# Furring A Head With a Moving Jaw



## HexGoat (Jun 21, 2013)

I have purchased and now have a resin head one its way to me. I think I can do everything I want to it. However, I just realized that I have no clue how to fur a moving jaw! Any tips or wise words?


----------



## jorinda (Jun 24, 2013)

You have to make the tape pattern with open jaw. Otherwise the fur will rip when you move the jaw.


----------



## HexGoat (Jun 26, 2013)

jorinda said:


> You have to make the tape pattern with open jaw. Otherwise the fur will rip when you move the jaw.



But then wont it pucker on the sides when the jaw closes?


----------



## DerpyTurtle (Jun 26, 2013)

Yeah, all moving jaws have that little pucker. You generally can't see it though.


----------



## jorinda (Jun 26, 2013)

DerpyTurtle said:


> Yeah, all moving jaws have that little pucker. You generally can't see it though.



This. It will always be there, but usually you cannot see it much. If you try to remove that, you won't be able to open the jaw anymore. 
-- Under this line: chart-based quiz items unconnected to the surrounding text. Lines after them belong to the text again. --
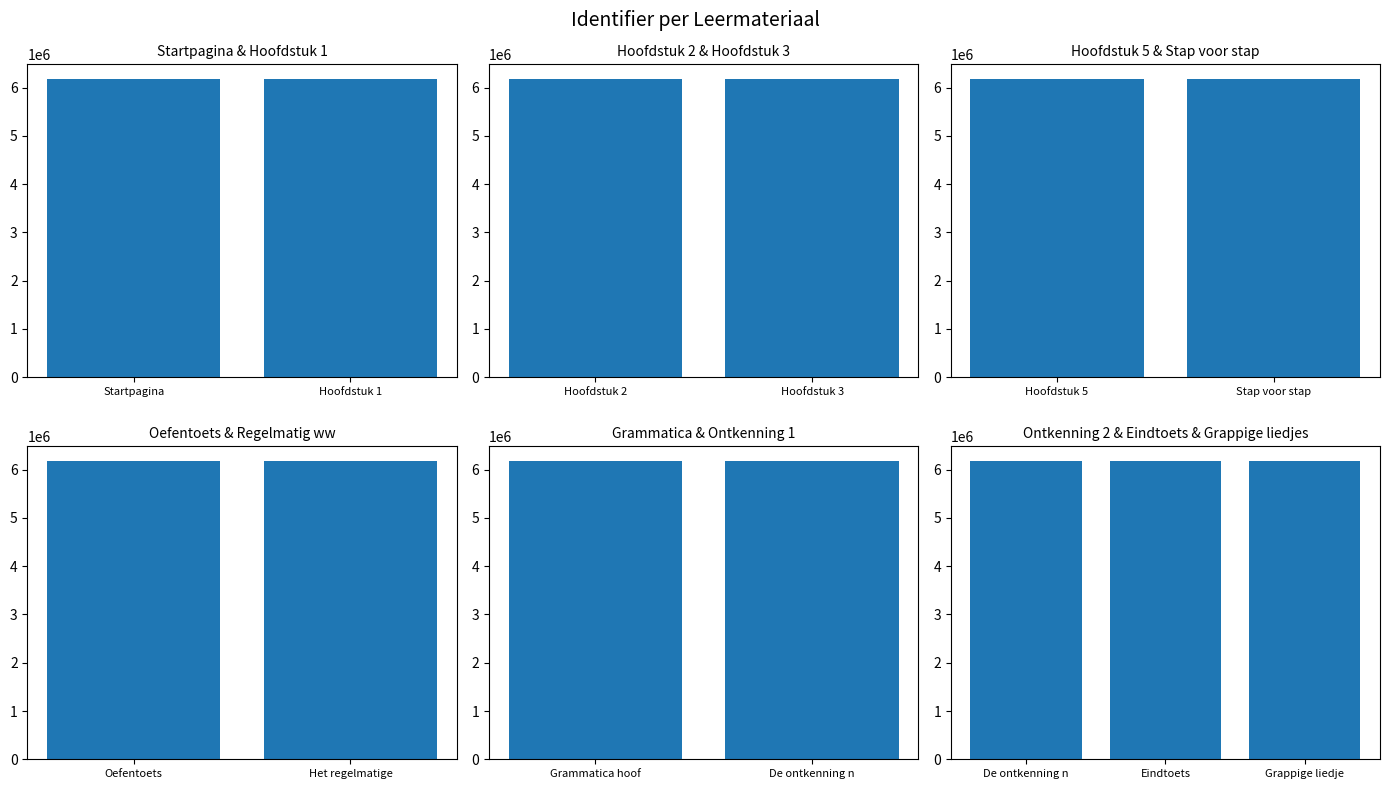

Rank the categories by value from lowest to highest.

Startpagina, Hoofdstuk 1, Hoofdstuk 2, Hoofdstuk 3, Hoofdstuk 5, Stap voor stap, Oefentoets, Het regelmatige werkwoord, Grammatica hoofdstuk 1, De ontkenning niveau 1, De ontkenning niveau 2, Eindtoets, Grappige liedjes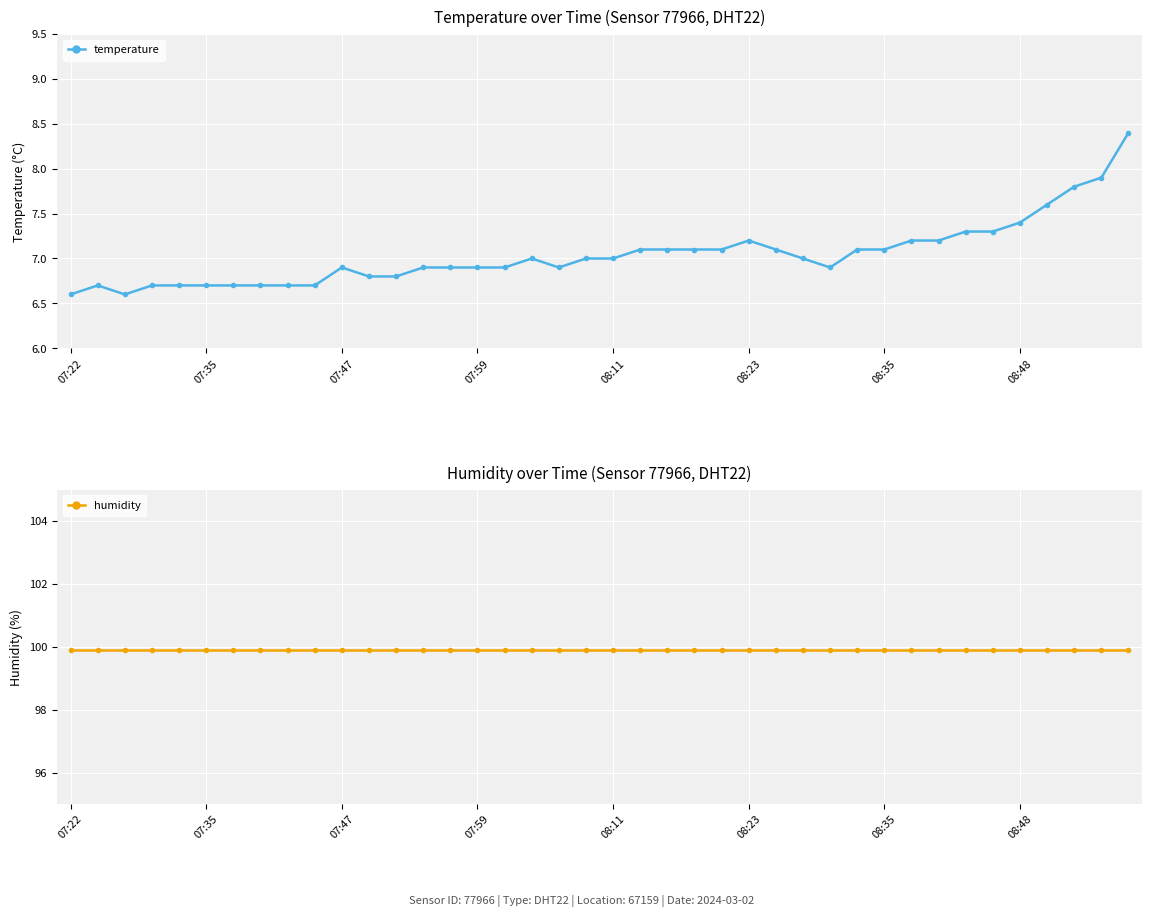

What is the value of the temperature point at the 29th from the left?

6.9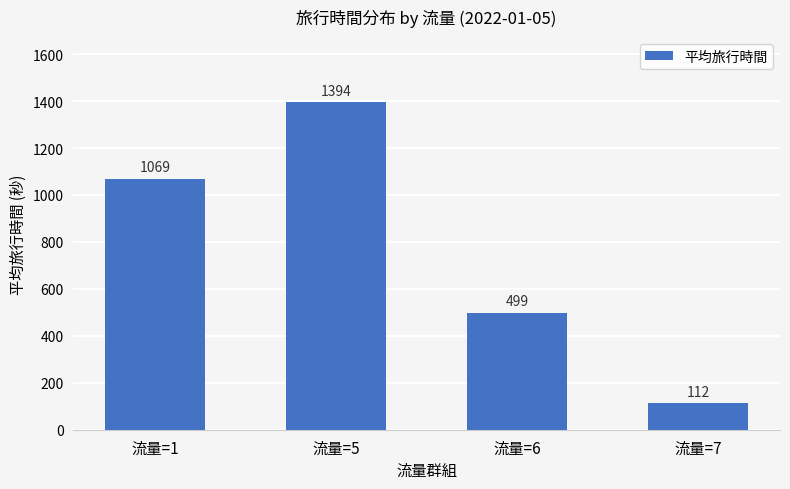

What is the value of the 4th bar from the left?

112.0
You might try to use stretchy fur, but that is rather expensive, complicated and might still restrain the jaw movement.


----------



## Dokid (Jun 26, 2013)

jorinda said:


> This. It will always be there, but usually you cannot see it much. If you try to remove that, you won't be able to open the jaw anymore.
> 
> You might try to use stretchy fur, but that is rather expensive, complicated and might still restrain the jaw movement.



You can also make sure to not make the cut out pattern to large. This will make it pucker way more than you'd like it too.

In a lot of suits you can also hide the puckering by extending the black part of the inside mouth or making that area darker in general to mask the pucker.


----------